Aqui se incluem, não só os próprios sujeitos passivos, como empresas de consultoria e auditoria, técnicos oficiais de contas, bancos, advogados e revisores oficiais de contas no âmbito da sua relação com os seus clientes.

Contudo, segundo os dados revelados pelas Finanças no último Relatório do Combate à Fraude e Evasão Fiscal, em 2008 só 21 comunicações foram efectuadas. E, destas, nove foram iniciativa dos próprios contribuintes, tendo as restantes sido efectuadas pelos respectivos promotores.

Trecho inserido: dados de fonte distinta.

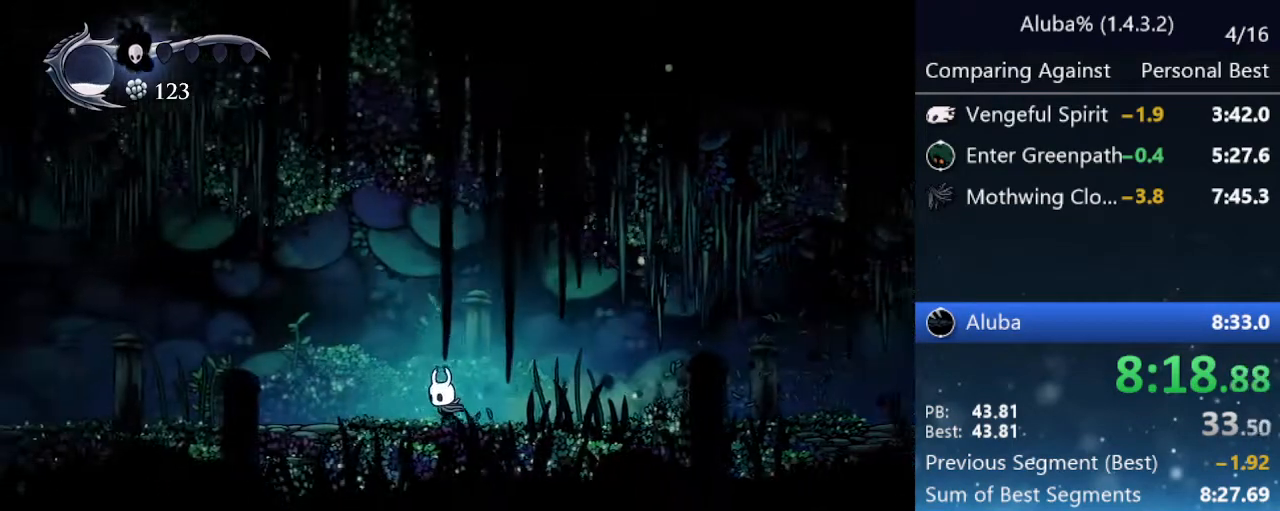
{"keys": ["left"], "events": [[133, "dash", "down"], [317, "dash", "up"]]}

Já este mês, tal como o Negócios noticiou, a Direcção-geral dos Impostos (DGCI) tratou de enviar uma carta aos potenciais promotores de esquemas ou actuações de planeamento fiscal. Objectivo: avisar que a Lei existe e que é para cumprir. Fonte oficial do Ministério das Finanças explicou agora que "foram enviadas 289 notificações a empresas de consultoria e auditoria fiscal e a empresas de contabilidade relembrando a obrigação legal de prestarem informação sobre esquemas ou actuações de planeamento fiscal, caso tenham informação a prestar sobre esta matéria".

Além destas, adianta a mesma fonte, "foram ainda enviadas 15 cartas - quatro a instituições bancárias e onze a empresas de consultoria e de auditoria fiscal que já tinham enviado informação - pedindo-lhes esclarecimentos adicionais."